Aim of the task:
Copy the listing below word for word, leaving the pictures out of your copy.
## begin Dataset records
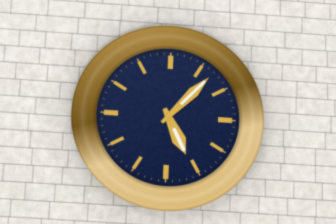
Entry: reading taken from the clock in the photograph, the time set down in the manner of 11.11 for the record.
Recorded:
5.07
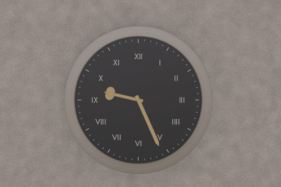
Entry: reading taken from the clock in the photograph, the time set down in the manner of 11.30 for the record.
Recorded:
9.26
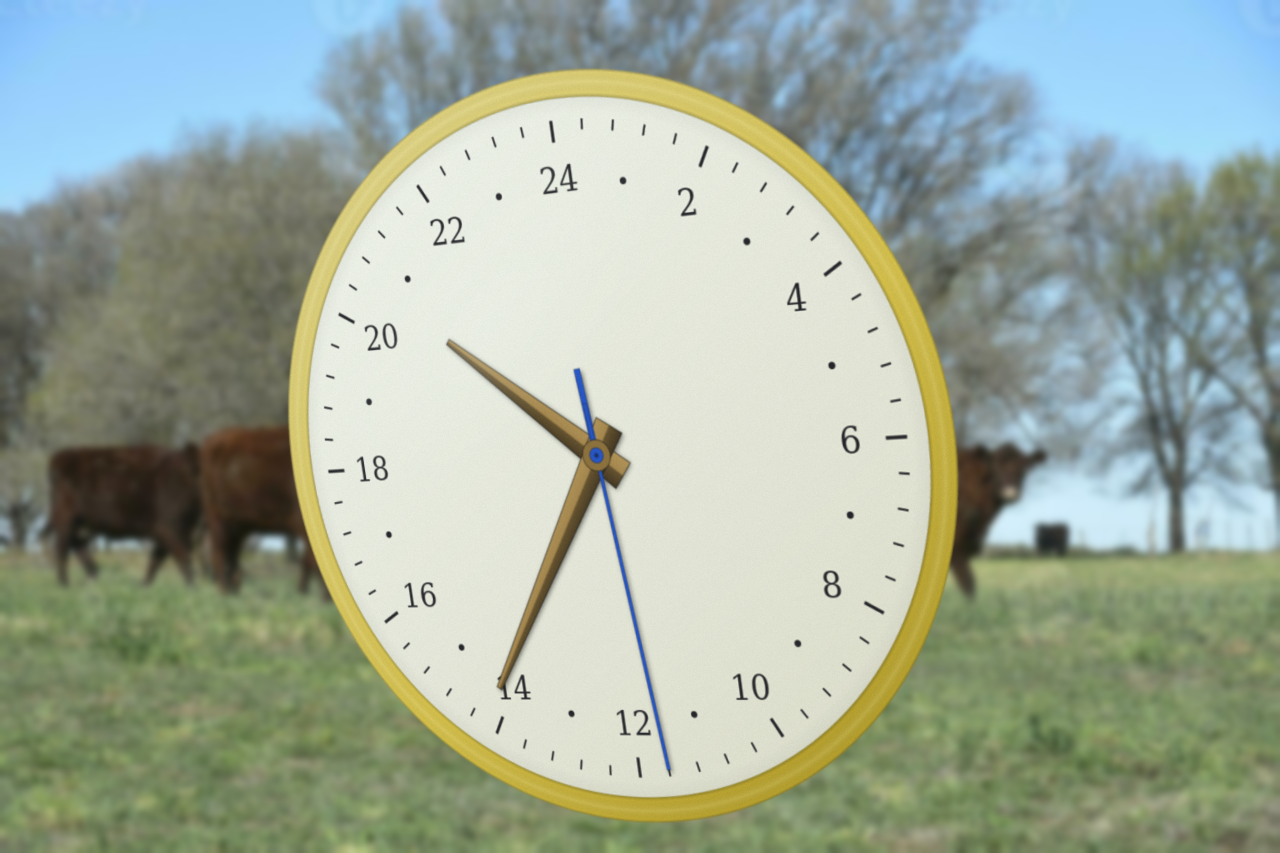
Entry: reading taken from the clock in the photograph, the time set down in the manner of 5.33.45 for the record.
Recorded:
20.35.29
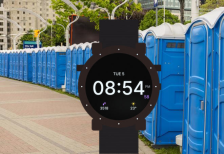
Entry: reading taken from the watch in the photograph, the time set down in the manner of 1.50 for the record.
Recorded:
8.54
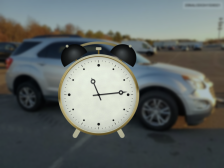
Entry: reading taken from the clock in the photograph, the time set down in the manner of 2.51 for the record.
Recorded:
11.14
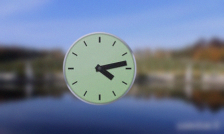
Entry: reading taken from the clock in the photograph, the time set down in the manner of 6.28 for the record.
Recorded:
4.13
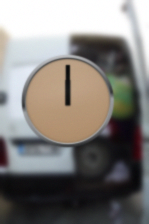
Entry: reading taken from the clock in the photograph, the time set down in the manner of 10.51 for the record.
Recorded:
12.00
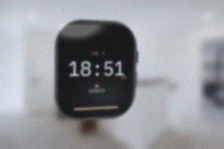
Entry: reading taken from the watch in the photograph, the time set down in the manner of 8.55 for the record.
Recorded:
18.51
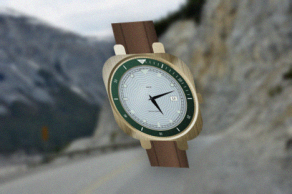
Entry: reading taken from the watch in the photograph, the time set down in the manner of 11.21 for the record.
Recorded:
5.12
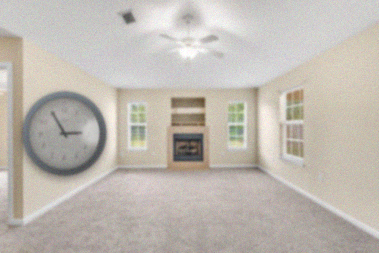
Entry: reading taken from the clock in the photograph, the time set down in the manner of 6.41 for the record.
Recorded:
2.55
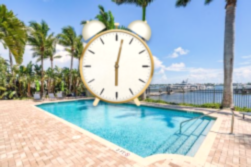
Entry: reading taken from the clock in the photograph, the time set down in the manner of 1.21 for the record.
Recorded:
6.02
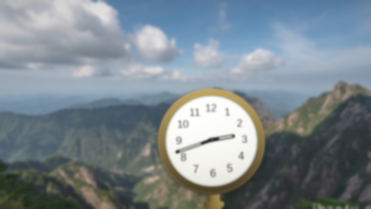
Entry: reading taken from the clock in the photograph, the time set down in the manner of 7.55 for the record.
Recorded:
2.42
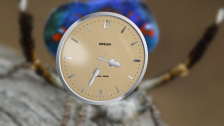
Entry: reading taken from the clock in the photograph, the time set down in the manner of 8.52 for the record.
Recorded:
3.34
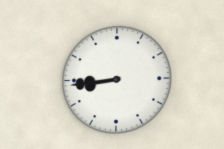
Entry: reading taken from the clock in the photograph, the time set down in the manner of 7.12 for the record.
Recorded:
8.44
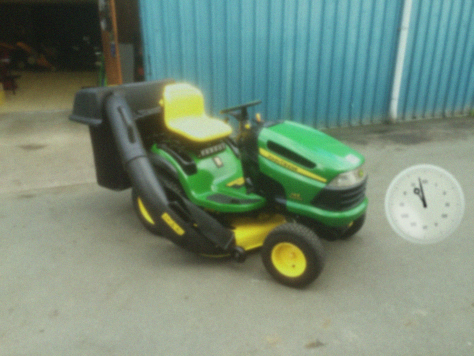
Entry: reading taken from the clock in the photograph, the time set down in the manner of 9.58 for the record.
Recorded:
10.58
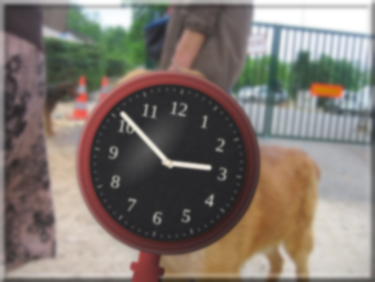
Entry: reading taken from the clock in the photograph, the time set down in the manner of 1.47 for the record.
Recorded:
2.51
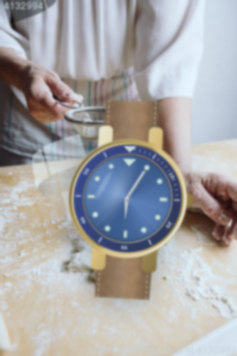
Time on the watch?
6:05
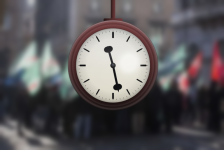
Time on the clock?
11:28
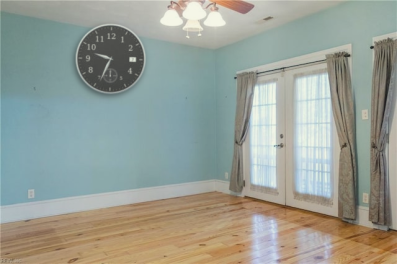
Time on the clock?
9:34
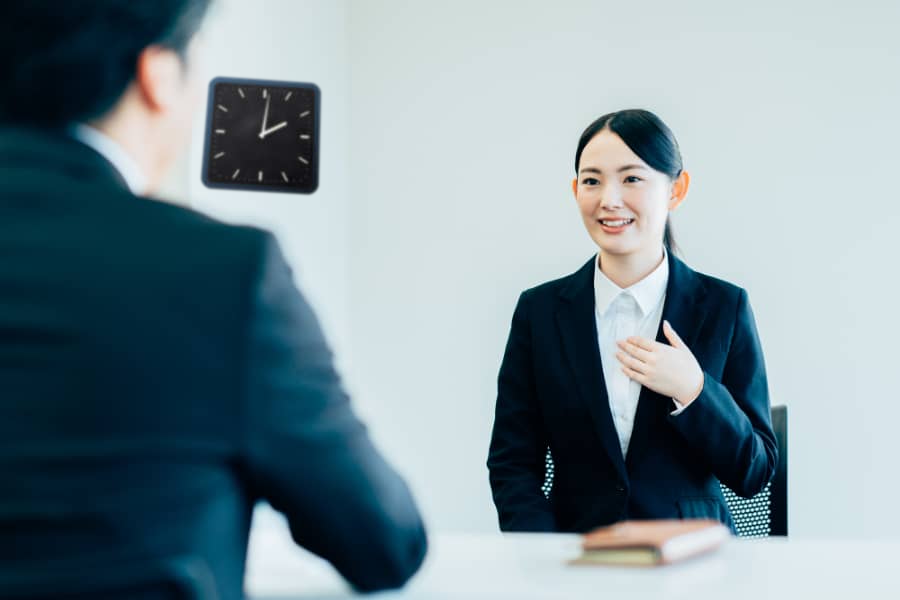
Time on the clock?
2:01
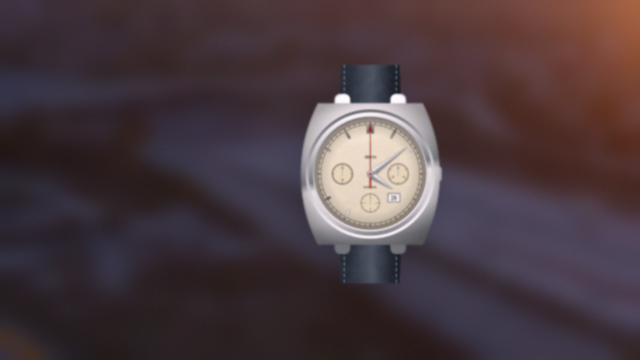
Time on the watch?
4:09
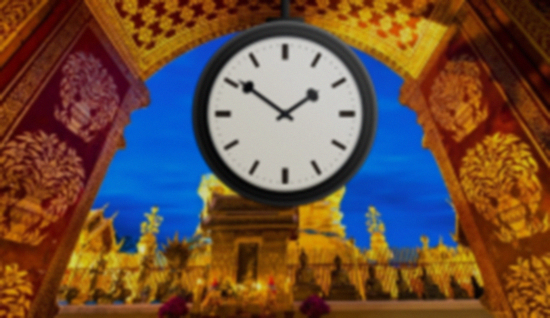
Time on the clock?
1:51
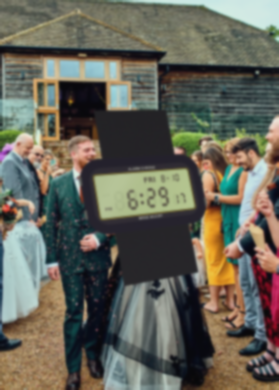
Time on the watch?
6:29
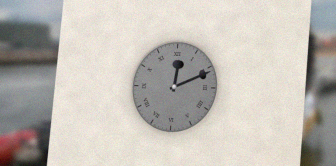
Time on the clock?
12:11
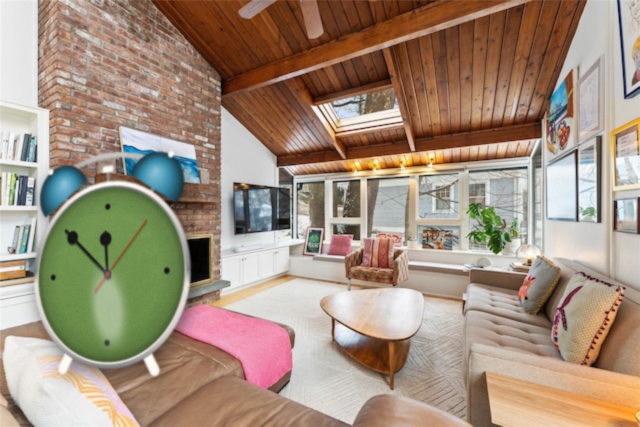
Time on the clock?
11:52:07
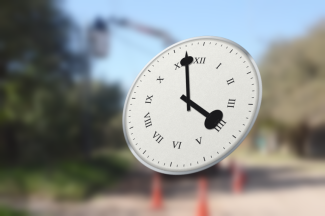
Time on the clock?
3:57
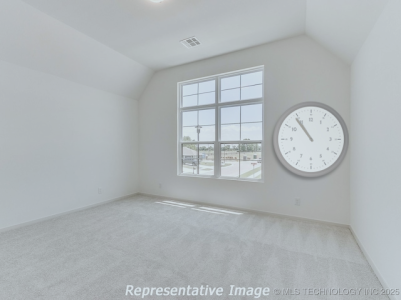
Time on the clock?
10:54
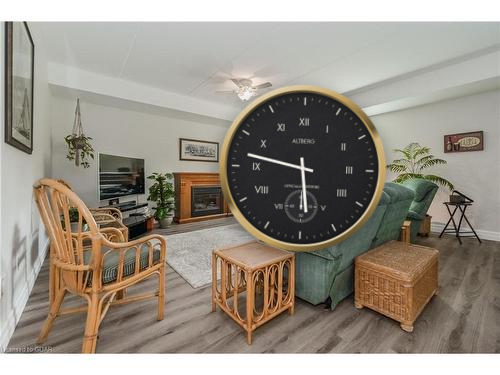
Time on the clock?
5:47
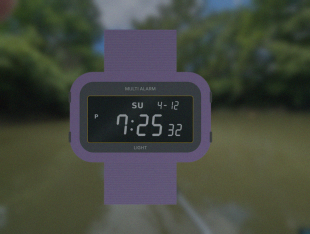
## end Dataset records
Task response:
Entry: reading taken from the clock in the photograph, the time set down in the manner of 11.11 for the record.
Recorded:
5.07
Entry: reading taken from the clock in the photograph, the time set down in the manner of 11.30 for the record.
Recorded:
9.26
Entry: reading taken from the clock in the photograph, the time set down in the manner of 5.33.45 for the record.
Recorded:
20.35.29
Entry: reading taken from the watch in the photograph, the time set down in the manner of 1.50 for the record.
Recorded:
8.54
Entry: reading taken from the clock in the photograph, the time set down in the manner of 2.51 for the record.
Recorded:
11.14
Entry: reading taken from the clock in the photograph, the time set down in the manner of 6.28 for the record.
Recorded:
4.13
Entry: reading taken from the clock in the photograph, the time set down in the manner of 10.51 for the record.
Recorded:
12.00
Entry: reading taken from the watch in the photograph, the time set down in the manner of 8.55 for the record.
Recorded:
18.51
Entry: reading taken from the watch in the photograph, the time set down in the manner of 11.21 for the record.
Recorded:
5.12
Entry: reading taken from the clock in the photograph, the time set down in the manner of 6.41 for the record.
Recorded:
2.55
Entry: reading taken from the clock in the photograph, the time set down in the manner of 1.21 for the record.
Recorded:
6.02
Entry: reading taken from the clock in the photograph, the time set down in the manner of 7.55 for the record.
Recorded:
2.42
Entry: reading taken from the clock in the photograph, the time set down in the manner of 8.52 for the record.
Recorded:
3.34
Entry: reading taken from the clock in the photograph, the time set down in the manner of 7.12 for the record.
Recorded:
8.44
Entry: reading taken from the clock in the photograph, the time set down in the manner of 9.58 for the record.
Recorded:
10.58
Entry: reading taken from the clock in the photograph, the time set down in the manner of 1.47 for the record.
Recorded:
2.51
Time on the watch?
6:05
Time on the clock?
11:28
Time on the clock?
9:34
Time on the clock?
2:01
Time on the watch?
4:09
Time on the clock?
1:51
Time on the watch?
6:29
Time on the clock?
12:11
Time on the clock?
11:52:07
Time on the clock?
3:57
Time on the clock?
10:54
Time on the clock?
5:47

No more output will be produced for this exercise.